How do you create hormones?
Since the body's testosterone production is being curtailed during the process of ADT, the patient may suffer many of the side effects of low testosterone. It can affect libido, mood, energy and erectile function—all the same symptoms touted in those late-night ads for powders and pills that don't have approval from the Food and Drug Administration.
Out of deference to patients' concerns about their post-treatment sex life, clinicians may steer men away from combination therapy and recommend higher radiation doses instead.
The data shows this approach may not be as effective.

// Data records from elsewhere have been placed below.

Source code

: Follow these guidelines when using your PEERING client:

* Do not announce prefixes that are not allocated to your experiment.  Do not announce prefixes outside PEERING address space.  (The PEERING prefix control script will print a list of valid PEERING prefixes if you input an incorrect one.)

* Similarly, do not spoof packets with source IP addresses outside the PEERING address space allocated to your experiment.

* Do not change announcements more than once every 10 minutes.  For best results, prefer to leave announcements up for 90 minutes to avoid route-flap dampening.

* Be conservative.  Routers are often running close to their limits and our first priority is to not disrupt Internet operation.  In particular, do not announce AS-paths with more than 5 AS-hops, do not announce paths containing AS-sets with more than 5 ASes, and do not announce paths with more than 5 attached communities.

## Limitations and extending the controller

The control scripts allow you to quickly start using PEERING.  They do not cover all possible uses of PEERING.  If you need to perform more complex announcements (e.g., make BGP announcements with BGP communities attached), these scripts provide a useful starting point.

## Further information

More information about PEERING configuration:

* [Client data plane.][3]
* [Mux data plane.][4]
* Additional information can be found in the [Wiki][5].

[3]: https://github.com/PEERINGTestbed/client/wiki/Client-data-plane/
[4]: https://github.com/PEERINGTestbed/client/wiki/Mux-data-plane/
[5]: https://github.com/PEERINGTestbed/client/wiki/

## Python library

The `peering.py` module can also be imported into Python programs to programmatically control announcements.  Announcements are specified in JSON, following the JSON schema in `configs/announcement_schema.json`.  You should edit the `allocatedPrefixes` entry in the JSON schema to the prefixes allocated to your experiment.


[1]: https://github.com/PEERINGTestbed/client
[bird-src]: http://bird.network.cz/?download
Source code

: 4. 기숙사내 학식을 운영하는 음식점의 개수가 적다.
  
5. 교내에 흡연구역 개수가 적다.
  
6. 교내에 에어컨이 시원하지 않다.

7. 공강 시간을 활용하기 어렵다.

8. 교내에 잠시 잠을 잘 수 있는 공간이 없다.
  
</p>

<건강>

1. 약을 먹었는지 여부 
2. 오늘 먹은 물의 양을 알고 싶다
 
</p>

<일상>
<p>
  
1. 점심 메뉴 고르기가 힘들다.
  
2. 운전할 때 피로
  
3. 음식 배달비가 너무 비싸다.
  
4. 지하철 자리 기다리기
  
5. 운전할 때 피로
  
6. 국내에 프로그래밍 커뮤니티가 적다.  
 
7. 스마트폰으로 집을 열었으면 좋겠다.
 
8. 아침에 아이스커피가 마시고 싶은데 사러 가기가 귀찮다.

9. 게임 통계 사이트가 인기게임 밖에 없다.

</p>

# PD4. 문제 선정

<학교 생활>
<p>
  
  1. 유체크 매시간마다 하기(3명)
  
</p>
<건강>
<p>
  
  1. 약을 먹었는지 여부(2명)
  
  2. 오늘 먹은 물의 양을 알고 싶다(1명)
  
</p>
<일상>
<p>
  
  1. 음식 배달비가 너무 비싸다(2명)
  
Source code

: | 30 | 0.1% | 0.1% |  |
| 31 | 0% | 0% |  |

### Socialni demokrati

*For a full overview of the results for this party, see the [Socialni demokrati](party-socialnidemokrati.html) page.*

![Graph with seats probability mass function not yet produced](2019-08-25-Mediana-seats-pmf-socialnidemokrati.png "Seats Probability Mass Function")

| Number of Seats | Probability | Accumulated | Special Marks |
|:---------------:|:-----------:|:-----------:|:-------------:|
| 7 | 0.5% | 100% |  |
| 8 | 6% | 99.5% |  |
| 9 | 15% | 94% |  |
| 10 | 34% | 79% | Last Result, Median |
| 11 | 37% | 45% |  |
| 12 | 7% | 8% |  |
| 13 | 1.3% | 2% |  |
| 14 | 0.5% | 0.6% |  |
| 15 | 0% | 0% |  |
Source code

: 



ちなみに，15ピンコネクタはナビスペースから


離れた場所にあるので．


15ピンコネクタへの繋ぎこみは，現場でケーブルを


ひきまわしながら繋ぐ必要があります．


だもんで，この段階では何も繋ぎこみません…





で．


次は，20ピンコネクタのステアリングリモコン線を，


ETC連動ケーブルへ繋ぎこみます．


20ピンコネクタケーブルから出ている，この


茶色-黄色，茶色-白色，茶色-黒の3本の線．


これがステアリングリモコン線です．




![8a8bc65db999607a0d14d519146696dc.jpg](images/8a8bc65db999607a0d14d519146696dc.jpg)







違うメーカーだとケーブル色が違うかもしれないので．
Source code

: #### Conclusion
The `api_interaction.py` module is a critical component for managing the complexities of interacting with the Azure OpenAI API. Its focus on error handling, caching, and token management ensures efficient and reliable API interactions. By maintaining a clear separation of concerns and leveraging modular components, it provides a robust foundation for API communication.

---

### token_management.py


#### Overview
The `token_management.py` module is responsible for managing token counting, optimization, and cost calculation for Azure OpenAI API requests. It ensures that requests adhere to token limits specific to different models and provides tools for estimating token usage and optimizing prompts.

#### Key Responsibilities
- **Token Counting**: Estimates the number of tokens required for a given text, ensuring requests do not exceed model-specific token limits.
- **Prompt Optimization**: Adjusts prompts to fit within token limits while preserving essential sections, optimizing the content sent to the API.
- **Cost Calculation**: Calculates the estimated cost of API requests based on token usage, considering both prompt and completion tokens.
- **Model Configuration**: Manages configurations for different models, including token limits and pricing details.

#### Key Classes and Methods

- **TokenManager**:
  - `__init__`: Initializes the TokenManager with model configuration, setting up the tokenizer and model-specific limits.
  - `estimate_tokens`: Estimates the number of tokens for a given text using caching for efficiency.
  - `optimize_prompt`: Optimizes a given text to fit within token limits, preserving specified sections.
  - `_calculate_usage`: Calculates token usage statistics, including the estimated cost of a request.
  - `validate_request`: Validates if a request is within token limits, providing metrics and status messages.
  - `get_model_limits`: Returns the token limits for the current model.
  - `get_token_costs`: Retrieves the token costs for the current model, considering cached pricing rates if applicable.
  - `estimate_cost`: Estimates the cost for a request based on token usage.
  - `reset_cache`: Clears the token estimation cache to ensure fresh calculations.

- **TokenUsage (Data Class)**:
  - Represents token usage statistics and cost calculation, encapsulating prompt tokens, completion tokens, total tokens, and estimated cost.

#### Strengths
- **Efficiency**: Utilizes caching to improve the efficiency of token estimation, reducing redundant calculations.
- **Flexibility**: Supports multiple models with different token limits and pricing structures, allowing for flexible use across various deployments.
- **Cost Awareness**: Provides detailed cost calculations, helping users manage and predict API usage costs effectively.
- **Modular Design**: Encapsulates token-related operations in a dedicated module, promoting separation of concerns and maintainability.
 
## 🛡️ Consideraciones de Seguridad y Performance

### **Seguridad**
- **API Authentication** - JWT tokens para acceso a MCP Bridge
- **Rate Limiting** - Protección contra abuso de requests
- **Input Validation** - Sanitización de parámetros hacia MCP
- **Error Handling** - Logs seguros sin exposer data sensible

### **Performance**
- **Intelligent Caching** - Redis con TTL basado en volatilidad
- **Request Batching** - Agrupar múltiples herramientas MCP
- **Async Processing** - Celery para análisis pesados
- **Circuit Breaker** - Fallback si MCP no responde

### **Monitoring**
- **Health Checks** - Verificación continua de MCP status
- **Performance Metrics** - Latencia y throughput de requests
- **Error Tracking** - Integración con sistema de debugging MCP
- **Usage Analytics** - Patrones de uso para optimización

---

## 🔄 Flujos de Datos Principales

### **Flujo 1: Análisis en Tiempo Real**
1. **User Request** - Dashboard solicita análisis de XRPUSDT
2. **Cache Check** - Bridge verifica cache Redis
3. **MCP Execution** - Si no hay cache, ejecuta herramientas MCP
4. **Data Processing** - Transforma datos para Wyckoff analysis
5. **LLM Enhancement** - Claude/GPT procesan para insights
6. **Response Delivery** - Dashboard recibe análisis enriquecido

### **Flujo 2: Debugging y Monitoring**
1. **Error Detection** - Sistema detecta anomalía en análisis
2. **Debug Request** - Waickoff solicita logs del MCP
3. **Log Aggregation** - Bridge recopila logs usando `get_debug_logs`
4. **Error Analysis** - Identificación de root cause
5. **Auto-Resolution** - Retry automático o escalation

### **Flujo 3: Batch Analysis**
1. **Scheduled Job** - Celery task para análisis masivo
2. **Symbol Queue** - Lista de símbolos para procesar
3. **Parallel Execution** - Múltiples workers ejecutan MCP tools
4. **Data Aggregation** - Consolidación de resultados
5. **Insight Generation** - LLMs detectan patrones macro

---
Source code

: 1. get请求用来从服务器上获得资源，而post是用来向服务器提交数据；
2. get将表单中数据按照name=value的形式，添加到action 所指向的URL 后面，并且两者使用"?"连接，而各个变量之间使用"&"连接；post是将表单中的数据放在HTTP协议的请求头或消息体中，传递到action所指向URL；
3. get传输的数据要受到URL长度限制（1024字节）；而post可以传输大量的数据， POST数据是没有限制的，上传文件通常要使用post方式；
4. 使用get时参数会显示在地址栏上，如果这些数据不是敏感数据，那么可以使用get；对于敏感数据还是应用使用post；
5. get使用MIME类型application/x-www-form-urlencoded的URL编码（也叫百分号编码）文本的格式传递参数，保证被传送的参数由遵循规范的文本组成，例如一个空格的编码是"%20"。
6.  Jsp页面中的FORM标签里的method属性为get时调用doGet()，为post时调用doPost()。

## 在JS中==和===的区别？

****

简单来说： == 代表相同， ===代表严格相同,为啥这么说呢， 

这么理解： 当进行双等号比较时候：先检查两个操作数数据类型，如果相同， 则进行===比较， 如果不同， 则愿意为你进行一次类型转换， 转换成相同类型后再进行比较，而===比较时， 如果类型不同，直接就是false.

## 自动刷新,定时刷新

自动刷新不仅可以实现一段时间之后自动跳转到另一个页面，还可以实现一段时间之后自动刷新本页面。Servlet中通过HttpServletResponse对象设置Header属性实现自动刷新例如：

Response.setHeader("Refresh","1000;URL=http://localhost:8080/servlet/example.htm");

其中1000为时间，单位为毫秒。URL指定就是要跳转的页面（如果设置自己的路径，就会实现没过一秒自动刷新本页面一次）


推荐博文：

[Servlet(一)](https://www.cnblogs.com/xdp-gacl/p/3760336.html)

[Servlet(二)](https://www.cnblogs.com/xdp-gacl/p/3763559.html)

"Unfortunately, there are a lot of practitioners out there who, if you give them a hammer, everything's a nail," Spratt said. "So if I'm a radiation doc, [I] just ignore hormones: 'No guy wants to be on hormones. Let me just blast away with the radiation.' But there's a pretty profound benefit [to hormonal therapy] no matter what radiation dose you give. The most important components are giving the hormone therapy during the radiation and probably following the radiation therapy."
Encouragingly, once the combination treatment is complete, the patient's original testosterone level may be recovered.
"The hormone manipulation we do lasts for a certain amount of time," McNeil said. "We alter the pathway through which your body produces testosterone. But once those medicines wear away, the hope is that your testosterone production will ramp back up. So, fingers crossed, it can come back."
Conclusions
The good news is that even older data on prostate cancer still has valuable information to offer dedicated researchers like Spratt and his team. Lives will be saved, and more men can enjoy metastases-free lives because of what researchers are still gleaning from long-concluded trials.
For people whose lives have been touched by prostate cancer in a personal way—people like McNeil—what we know and when we know it can make all the difference.
"My father was actually diagnosed with prostate cancer and he died from it when I was about 15 years old," McNeil said. "The things we know now about hormone therapy and radiation and whatnot, we didn't have the same knowledge then. So this study, I think, is pretty important because it tells us that giving androgen deprivation therapy along with radiation really works."
According to Spratt, the key development is that men and their healthcare providers now have better information with which to work.
"I think the big takeaway is that in most cancers, what we call multimodality therapy usually results in the best outcomes, and that we've provided evidence in this study for practitioners," he said. "But hopefully, they can provide to patients very personalized estimates to what's the benefit of adding these various hormone strategies."